Monday, October 18, 2004
Service: * * * *
Food: * * * *
Ambience: * * 1/2
Babe Count: * * * * *
Brand has decided not to eat. "Not hungry," he says. "I'll see you guys in the morning." It's about eight o'clock, and even though I've just taken a shower, I'm hot and sticky. Polokwane is a very hot city. Brand leaves, and Refiloe and I are left alone at the table.
I'm acutely aware of the number of moustaches in this place. And they're all twitching at this white guy with this black babe. "You should have seen the looks we got when Brand and I arrived in here," says Refiloe.
Brand is our camera person. He's somewhere in his fifties, and he shaves his head, and he kinda looks like he could be Refiloe's guardian uncle.
We've just been shooting stories at the HP i-Community Centre in the nearby township. It's an unbelievably awesome project to bring sustainable development into the area. When the program I'm working on goes to air on 20 November, you'll be able to see the fruits of our labour. The show happens on Saturday afternoons, from 5:30pm till 6pm, on SABC2, and it's called GO_OPEN. It's about open source technology and the open source movement.
Rhameez phones. "Hey, Roy," he says, "I'm just gonna chill. See you in the morning."
Which leaves me and Refiloe to have a long discussion over supper about racism and white men and black women and affirmative action and anti-semitism. I make the thesis that even though I'm not black, and even though I haven't grown up with apartheid, I tasted a little of it growing up Jewish in Germiston in the seventies.
I recall having a fight almost every single day of my life during primary school, with people calling me "Jewboy" and stuff like that. (Of course, my memory is exaggerating things a tad. Couldn't have been DAILY fights. But that's how I'm recalling it.)
I clearly recall my ex-best-friend at the time, Gayton, and his buddy, Sascha, trying to force me to go into a Lutheran church one day on our way back from school. I punched them both and ran all the way home in terror. And never spoke to Gayton every again.
"Yeah," says Refiloe, "but you don't know the EXTENT of it!"
"That's true," I say, "I don't. But I know a tiny bit."

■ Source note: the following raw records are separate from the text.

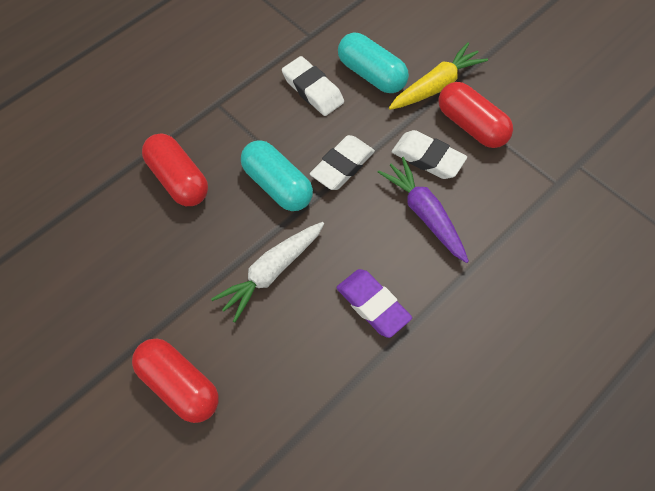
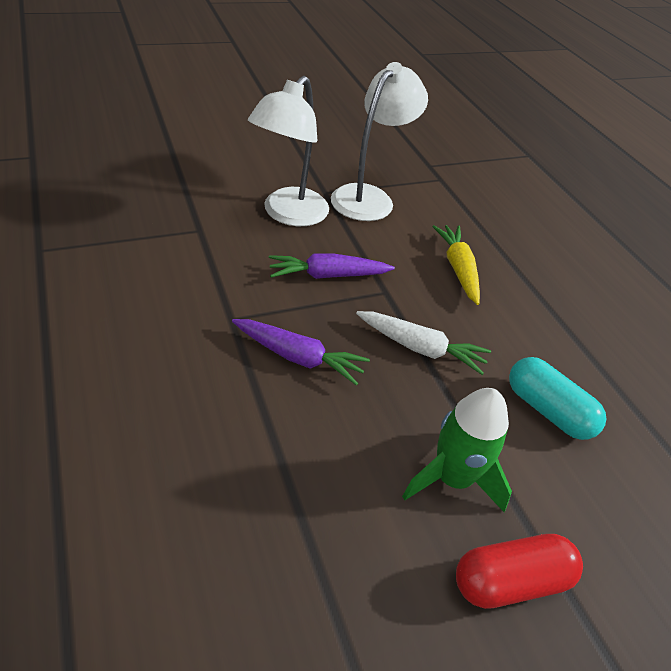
green rocket: none = 0 -> [402,388,512,512] = 1
purple carrot: [378,157,469,263] = 1 -> [232,319,370,386] [269,253,395,279] = 2
purple eraser: [336,269,412,338] = 1 -> none = 0
red capsule: [132,339,219,423] [142,133,208,206] [439,82,513,148] = 3 -> [456,534,583,609] = 1
turquoise capsule: [241,140,313,211] [338,33,409,93] = 2 -> [509,357,606,440] = 1
white eraser: [282,56,344,116] [310,135,375,190] [392,130,467,179] = 3 -> none = 0
white lamp: none = 0 -> [248,76,329,226] [331,62,428,221] = 2

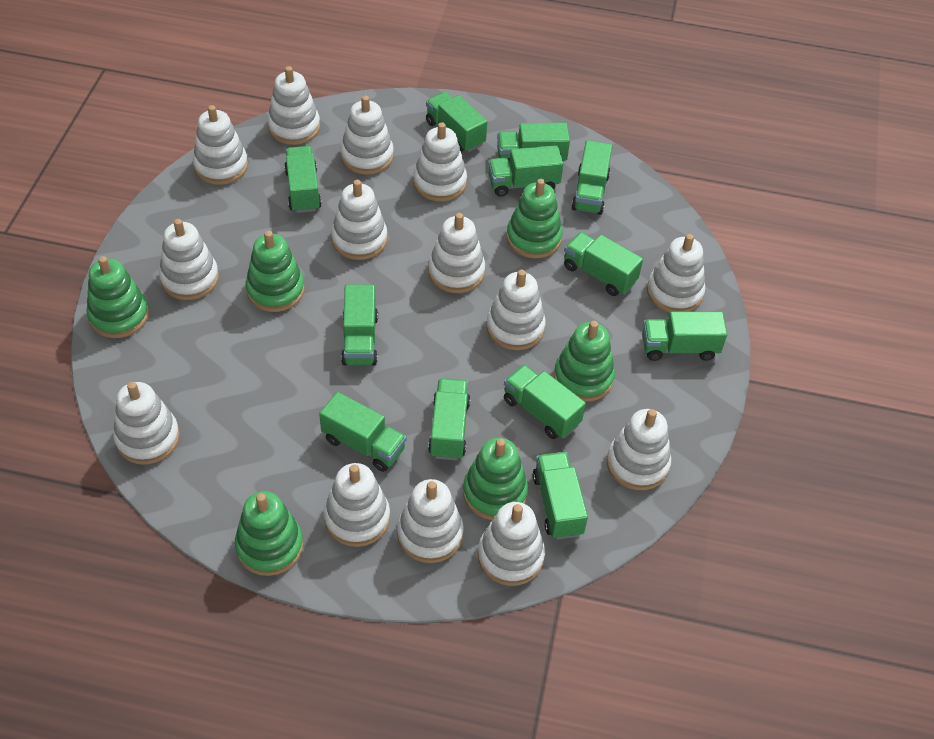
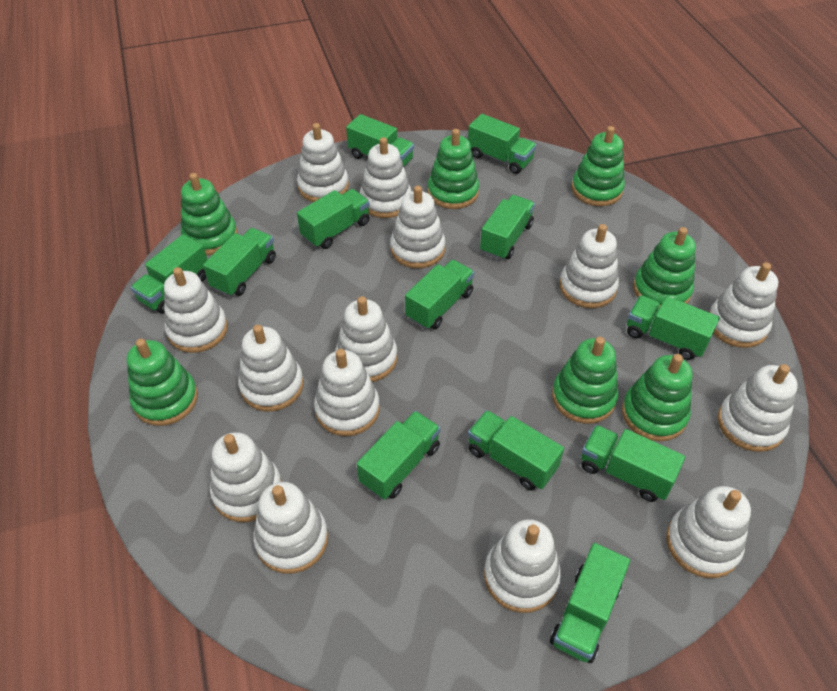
green stacking toy: [87,256,149,338] [235,491,303,576] [245,231,305,312] [463,438,528,520] [506,179,562,258] [554,321,615,402] = 6 -> [127,339,198,426] [181,173,238,255] [428,129,479,209] [552,337,619,424] [571,126,625,206] [622,354,692,441] [633,227,696,310] = 7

"Have you ever had a black girlfriend?" she demands.
"No," I say.
"Proof!" she says.
"Of what?" I say. "All it proves is that I've not had the opportunity to fall in love with a black woman."
We decide to can this conversation. It's just getting heated, and there are no real answers anyway.
The food arrives, and that shuts us up. I've been very specific about ordering a half portion of the oxtail stew. A three-legged potjie arrives. That's mine. "No!" I say, "I asked for the half portion!"
Sharon, our waitress, says, "I know. This IS the half portion."
"Are you sure there hasn't been a mistake?"
"You should SEE our full portion," she says.
I'd rather not.
What I AM glad about is this. First thing this morning when I woke up, while Rhameez was showering, I phoned Ronelle, our production manager. "Hello Ronelle," I said.
She said, "What's WRONG????"
"Oh," I said, "nothing much. Apart from this terrrrrrrrible place we stayed in. I've spoken to Brand and Rhameez, and there's no way we're staying here tonight. We've gotta have separate rooms. And not here."
"Okay," she says. "I'll work on it."
The reason we were sharing in the first place is that this is quite a low budget shoot we're doing. We kinda figured that we should save money on the luxuries. But I can tell you this... next time you're planning a shoot, make SURE that your people have separate rooms. You CANNOT work with people all day and then still share accommodation. It's just too much. No down time.
As we were driving into town this morning, Rhameez spotted a sign. "Hey! I've stayed there before," he says. "It's not great, but at least it's got separate rooms."
I phone Ronelle. "There's a place Rhameez has stayed at," I say. "It's called 'Lonely Oaks'. He says it's okay. And it should be a similar price."
She phones back and says, "You're booked in there tonight. No sharing."
Refiloe and I say goodnight. "Let's just watch our backs on the way out of here," I say. Those moustaches are bristling. This is white-might territory. "Can I walk you to your room?"
"I'll sms you when I'm safe and sound," she says.
The sms arrives two minutes later, and I don't have to worry about being a Jewboy here in the heart of the great racial divide.